Collected data:
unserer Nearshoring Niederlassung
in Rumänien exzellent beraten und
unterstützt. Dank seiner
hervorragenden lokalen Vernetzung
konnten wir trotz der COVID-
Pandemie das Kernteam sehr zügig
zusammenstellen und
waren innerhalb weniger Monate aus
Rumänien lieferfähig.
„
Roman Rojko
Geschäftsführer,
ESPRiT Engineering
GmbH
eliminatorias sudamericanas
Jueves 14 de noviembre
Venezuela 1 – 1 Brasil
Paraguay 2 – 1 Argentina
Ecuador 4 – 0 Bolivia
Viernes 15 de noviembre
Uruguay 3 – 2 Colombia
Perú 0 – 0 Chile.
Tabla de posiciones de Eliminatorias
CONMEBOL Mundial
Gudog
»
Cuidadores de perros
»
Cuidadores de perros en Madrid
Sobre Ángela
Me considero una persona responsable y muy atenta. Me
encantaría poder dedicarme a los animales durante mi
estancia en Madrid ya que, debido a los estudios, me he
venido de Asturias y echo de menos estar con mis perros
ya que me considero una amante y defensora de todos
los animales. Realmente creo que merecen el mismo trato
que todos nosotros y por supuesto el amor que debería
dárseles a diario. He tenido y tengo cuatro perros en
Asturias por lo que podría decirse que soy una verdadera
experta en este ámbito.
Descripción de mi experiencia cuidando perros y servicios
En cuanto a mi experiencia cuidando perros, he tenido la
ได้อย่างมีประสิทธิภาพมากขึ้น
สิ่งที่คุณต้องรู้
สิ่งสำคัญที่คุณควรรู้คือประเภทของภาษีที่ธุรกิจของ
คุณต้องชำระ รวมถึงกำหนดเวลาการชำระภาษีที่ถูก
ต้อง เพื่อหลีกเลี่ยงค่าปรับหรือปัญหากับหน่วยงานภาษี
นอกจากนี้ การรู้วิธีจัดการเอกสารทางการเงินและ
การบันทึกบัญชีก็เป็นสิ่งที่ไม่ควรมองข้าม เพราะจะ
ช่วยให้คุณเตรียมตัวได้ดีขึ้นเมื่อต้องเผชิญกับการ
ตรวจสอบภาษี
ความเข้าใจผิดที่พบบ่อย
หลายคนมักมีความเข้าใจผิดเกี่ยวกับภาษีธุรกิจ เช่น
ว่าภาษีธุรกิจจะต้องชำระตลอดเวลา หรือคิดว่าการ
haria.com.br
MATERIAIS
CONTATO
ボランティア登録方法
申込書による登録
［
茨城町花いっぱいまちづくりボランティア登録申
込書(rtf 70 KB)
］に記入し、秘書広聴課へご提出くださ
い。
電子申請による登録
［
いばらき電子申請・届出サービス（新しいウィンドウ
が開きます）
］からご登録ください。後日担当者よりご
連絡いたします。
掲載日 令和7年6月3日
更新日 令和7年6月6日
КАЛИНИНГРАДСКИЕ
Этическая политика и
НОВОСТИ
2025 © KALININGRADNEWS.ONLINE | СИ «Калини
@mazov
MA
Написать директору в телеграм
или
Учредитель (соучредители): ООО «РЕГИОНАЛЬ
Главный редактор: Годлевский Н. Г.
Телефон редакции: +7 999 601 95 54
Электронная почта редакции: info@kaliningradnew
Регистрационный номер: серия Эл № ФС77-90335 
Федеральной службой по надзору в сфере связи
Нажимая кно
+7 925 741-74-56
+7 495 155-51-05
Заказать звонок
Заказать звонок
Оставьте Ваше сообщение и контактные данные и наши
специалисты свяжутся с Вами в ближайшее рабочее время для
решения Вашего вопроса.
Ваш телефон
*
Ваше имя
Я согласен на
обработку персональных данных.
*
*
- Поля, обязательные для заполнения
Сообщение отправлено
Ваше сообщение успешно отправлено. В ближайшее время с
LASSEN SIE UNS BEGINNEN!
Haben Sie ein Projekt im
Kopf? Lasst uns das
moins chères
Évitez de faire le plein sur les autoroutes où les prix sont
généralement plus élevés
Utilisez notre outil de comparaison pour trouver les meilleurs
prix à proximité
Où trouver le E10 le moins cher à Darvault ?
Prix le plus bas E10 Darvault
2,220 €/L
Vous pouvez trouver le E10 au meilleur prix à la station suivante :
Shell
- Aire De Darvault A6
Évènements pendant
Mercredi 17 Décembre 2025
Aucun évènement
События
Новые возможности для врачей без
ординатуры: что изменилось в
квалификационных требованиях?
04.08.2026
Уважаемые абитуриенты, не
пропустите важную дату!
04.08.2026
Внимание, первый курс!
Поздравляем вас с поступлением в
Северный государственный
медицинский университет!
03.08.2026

▸ **Instructions to follow**
Please tally the lines of the records above that contain the string "animales", with case counting, and give only the number.

▸ **Response**
2